** Work to be completed **
Your task is to copy each line of the material that includes "selenoid".

==================================================

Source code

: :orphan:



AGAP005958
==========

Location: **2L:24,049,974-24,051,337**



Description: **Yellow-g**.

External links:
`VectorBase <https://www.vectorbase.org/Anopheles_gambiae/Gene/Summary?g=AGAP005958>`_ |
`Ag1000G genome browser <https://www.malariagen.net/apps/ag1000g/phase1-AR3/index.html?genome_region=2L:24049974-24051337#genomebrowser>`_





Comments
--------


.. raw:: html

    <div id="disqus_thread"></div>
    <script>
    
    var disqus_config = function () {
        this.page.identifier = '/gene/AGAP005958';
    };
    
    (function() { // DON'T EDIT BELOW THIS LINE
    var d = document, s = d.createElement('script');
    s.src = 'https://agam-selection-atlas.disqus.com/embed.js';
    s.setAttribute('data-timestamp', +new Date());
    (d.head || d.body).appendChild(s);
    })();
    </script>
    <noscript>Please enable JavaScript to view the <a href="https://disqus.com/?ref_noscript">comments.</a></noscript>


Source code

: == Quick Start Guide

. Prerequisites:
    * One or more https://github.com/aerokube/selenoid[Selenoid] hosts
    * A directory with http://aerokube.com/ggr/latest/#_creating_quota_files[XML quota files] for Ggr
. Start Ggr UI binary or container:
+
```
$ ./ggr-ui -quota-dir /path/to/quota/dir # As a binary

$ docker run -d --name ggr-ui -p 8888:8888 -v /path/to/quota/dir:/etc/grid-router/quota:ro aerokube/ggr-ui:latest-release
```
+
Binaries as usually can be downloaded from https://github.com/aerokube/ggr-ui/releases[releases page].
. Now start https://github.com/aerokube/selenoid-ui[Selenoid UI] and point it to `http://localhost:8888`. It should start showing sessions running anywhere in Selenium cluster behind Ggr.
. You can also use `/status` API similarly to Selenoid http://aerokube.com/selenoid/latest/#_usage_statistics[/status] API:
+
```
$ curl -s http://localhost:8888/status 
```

==================================================

** Output of the task **
    * One or more https://github.com/aerokube/selenoid[Selenoid] hosts
. Now start https://github.com/aerokube/selenoid-ui[Selenoid UI] and point it to `http://localhost:8888`. It should start showing sessions running anywhere in Selenium cluster behind Ggr.
. You can also use `/status` API similarly to Selenoid http://aerokube.com/selenoid/latest/#_usage_statistics[/status] API:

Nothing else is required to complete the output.